(Source texts of formatted documents)
::::

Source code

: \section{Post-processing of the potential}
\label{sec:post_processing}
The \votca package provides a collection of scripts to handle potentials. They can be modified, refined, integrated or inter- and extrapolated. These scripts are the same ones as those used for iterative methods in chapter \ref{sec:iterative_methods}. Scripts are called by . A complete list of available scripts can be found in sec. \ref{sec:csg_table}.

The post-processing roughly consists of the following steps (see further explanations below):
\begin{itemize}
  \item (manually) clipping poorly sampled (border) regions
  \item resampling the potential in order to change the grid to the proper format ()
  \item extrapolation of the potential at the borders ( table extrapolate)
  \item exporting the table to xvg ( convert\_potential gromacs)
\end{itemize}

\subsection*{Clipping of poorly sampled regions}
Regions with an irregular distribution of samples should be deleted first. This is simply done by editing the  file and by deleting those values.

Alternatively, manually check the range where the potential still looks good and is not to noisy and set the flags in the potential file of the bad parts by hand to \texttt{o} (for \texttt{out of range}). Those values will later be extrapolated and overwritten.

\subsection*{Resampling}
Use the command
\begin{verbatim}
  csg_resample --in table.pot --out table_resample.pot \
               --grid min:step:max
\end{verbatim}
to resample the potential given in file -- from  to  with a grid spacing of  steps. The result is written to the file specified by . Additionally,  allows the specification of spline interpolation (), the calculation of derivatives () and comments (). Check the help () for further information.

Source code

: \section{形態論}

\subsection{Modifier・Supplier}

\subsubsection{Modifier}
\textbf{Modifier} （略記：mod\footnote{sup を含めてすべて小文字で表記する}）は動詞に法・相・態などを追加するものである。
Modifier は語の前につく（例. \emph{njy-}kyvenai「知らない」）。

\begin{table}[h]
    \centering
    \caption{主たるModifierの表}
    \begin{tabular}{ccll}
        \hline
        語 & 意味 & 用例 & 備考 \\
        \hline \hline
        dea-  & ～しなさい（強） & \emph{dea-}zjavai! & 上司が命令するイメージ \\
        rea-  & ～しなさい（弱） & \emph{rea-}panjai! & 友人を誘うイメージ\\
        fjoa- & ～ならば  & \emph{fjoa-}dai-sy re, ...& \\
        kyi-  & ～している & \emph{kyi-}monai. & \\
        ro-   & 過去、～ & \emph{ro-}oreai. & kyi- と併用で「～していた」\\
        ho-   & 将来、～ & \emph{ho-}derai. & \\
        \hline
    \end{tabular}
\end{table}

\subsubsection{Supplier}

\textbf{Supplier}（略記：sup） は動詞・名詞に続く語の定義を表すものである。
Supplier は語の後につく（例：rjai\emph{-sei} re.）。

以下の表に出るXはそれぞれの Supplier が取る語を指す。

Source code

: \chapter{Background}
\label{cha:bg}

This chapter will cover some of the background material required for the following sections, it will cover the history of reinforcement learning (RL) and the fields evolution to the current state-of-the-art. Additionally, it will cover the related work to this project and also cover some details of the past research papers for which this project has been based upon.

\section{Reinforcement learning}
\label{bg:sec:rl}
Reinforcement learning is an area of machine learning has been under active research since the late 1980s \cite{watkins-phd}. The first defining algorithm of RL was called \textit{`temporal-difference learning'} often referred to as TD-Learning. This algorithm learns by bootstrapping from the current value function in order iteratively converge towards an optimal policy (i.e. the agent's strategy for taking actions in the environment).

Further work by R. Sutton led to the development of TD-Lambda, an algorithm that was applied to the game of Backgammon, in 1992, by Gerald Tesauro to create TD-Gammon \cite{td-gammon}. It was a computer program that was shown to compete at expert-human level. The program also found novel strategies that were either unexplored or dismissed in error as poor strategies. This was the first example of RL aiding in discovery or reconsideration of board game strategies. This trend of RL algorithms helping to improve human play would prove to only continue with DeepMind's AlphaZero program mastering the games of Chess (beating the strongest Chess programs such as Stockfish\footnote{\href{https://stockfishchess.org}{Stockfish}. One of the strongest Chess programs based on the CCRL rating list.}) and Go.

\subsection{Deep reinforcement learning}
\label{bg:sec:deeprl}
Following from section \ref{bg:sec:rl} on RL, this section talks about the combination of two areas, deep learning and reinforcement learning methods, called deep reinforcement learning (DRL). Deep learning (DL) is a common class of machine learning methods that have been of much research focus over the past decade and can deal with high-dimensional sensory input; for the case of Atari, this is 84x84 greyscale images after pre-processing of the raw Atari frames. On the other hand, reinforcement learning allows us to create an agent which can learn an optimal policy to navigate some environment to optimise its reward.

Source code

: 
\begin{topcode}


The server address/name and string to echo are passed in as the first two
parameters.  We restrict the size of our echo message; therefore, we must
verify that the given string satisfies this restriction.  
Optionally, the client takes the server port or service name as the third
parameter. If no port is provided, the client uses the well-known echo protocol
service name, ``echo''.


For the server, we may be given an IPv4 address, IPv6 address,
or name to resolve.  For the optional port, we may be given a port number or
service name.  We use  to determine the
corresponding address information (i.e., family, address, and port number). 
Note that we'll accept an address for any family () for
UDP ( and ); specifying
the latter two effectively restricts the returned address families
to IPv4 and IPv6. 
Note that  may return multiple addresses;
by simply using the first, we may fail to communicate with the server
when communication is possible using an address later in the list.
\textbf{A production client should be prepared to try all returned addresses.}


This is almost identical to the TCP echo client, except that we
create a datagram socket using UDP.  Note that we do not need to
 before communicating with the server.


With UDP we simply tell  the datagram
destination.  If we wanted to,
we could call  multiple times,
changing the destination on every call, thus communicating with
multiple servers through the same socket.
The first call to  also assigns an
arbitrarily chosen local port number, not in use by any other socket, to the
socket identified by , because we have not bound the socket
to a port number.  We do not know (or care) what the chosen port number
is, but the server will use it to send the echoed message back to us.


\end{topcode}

::::

◆ WHAT IS NEEDED ◆
Which of the lines in the data hold the string "name"? Report each of them by copying it.

◆ SOLUTION TO THIS TASK ◆
The server address/name and string to echo are passed in as the first two
Optionally, the client takes the server port or service name as the third
service name, ``echo''.
or name to resolve.  For the optional port, we may be given a port number or
service name.  We use  to determine the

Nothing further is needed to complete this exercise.